By adding the conversion:domain_name enhancement with the label "Person" to the first column, the instances created for each table row during conversion are typed to a class for Person.

      conversion:enhance [                   
         ov:csvCol          1;               
         ov:csvHeader       "First";         
         conversion:domain_name "Person"; # <-- Add a type to the row.
         conversion:range   todo:Literal;    
      ]; 
eg_vocab:Person        # <-- A new class is created for "Person"
   a rdfs:Class , 
     owl:Class ;
   rdfs:label "Person" .

eg:person_2            # <-- The row subject is renamed (from "thing_2") to suggest its type.
   a eg_vocab:Person ; # <-- A new class is created for "Person" and the row is typed.
   e1:first "Anne" ;
   e1:last "Armstrong" ;
   e1:state "PA" ;
   ov:csvRow "2"^^xsd:integer .

eg:person_3 
   a eg_vocab:Person ;
   e1:first "Ben" ;
   e1:last "Bailey" ;
   e1:state "NY" ;
   ov:csvRow "3"^^xsd:integer .

Putting it all together

The conversion:domain_name enhancement is often used together with the following enhancements. We apply all of them to make a much more useful RDF structure from the table:

  • The subject URIs were renamed to more informative (e.g. :Anne_Armstrong" instead of :thing_2)
  • Human-readable strings are provided for the URI (e.g. "Anne Armstrong")
  • The instance of people are typed to the very common foaf:Person class.
  • The first and last names reuse the FOAF vocabulary.
  • The relation between the person and the state is expressed with a more specific form of foaf:based_near (eg:lives_in) in addition to the more general relation foaf:based_near.
  • The original URIs created for the people (e.g. eg:thing_2 and eg:person_2) reference the more preferred URI (e.g. eg:Anne_Armstrong). This allows anyone that used the original URIs to find their way to its better form.

= Provided data =
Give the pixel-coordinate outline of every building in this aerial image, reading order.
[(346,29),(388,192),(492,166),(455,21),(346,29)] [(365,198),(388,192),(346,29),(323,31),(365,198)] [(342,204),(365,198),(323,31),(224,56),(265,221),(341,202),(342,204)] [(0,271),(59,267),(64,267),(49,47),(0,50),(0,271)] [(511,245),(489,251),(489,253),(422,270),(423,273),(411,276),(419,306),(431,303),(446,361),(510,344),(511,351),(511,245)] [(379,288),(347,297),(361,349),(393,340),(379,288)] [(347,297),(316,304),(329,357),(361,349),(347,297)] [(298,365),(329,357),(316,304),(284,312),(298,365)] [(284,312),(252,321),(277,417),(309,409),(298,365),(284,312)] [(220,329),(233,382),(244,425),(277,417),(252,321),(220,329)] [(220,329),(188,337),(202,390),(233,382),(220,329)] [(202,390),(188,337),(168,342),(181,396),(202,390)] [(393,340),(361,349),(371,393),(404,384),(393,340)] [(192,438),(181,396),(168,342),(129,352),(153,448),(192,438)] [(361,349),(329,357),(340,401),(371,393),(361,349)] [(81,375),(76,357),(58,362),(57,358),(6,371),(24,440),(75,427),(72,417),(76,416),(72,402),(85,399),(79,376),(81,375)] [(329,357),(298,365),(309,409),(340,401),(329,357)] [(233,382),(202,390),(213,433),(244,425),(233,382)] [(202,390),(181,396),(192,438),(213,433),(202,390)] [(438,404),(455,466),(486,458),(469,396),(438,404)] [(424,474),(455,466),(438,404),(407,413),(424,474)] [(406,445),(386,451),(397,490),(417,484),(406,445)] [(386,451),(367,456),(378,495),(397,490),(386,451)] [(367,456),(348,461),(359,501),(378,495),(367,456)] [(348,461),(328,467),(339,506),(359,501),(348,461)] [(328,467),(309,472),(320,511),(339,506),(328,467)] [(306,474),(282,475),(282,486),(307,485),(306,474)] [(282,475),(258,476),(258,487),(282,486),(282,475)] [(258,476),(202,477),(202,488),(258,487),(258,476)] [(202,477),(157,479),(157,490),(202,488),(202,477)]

= Objectives =
(a) Translate this sentence from the CSV-to-RDF conversion page into Spanish: "The conversion:domain_name enhancement is often used together with the following enhancements."
(b) Extend the CSV-to-RDF conversion page, picking up right after its final sentence.

= Task-by-task results =
(a) La mejora conversion:domain_name se usa a menudo junto con las siguientes mejoras.

(b)
  • The vocabulary created to model these instances are defined (as owl:Class and rdfs:Class) so that they can be further described by others.
eg:Anne_Armstrong
   rdfs:label "Anne Armstrong" ; dcterms:identifier "Anne Armstrong" ; coin:slug "Anne_Armstrong" ;
   a foaf:Person , eg_vocab:Person ;
   foaf:firstName "Anne" ;
   foaf:family_name "Armstrong" ;
   e2:lives_in     typed_state:PA ;
   foaf:based_near typed_state:PA ;
   ov:csvRow "2"^^xsd:integer .
   
eg:Ben_Bailey 
   rdfs:label "Ben Bailey" ; dcterms:identifier "Ben Bailey" ; coin:slug "Ben_Bailey" ;
   a foaf:Person , eg_vocab:Person ;
   foaf:firstName "Ben" ;
   foaf:family_name "Bailey" ;
   e2:lives_in     typed_state:NY ;
   foaf:based_near typed_state:NY ;
   ov:csvRow "3"^^xsd:integer .

eg:thing_2 con:preferredURI eg:Anne_Armstrong .
eg:thing_3 con:preferredURI eg:Ben_Bailey .

typed_state:PA 
   dcterms:identifier "PA" ;
   a eg_vocab:State , wgs:SpatialThing ;
   rdfs:label "PA" .

typed_state:NY 
   dcterms:identifier "NY" ;
   a eg_vocab:State , wgs:SpatialThing ;
   rdfs:label "NY" .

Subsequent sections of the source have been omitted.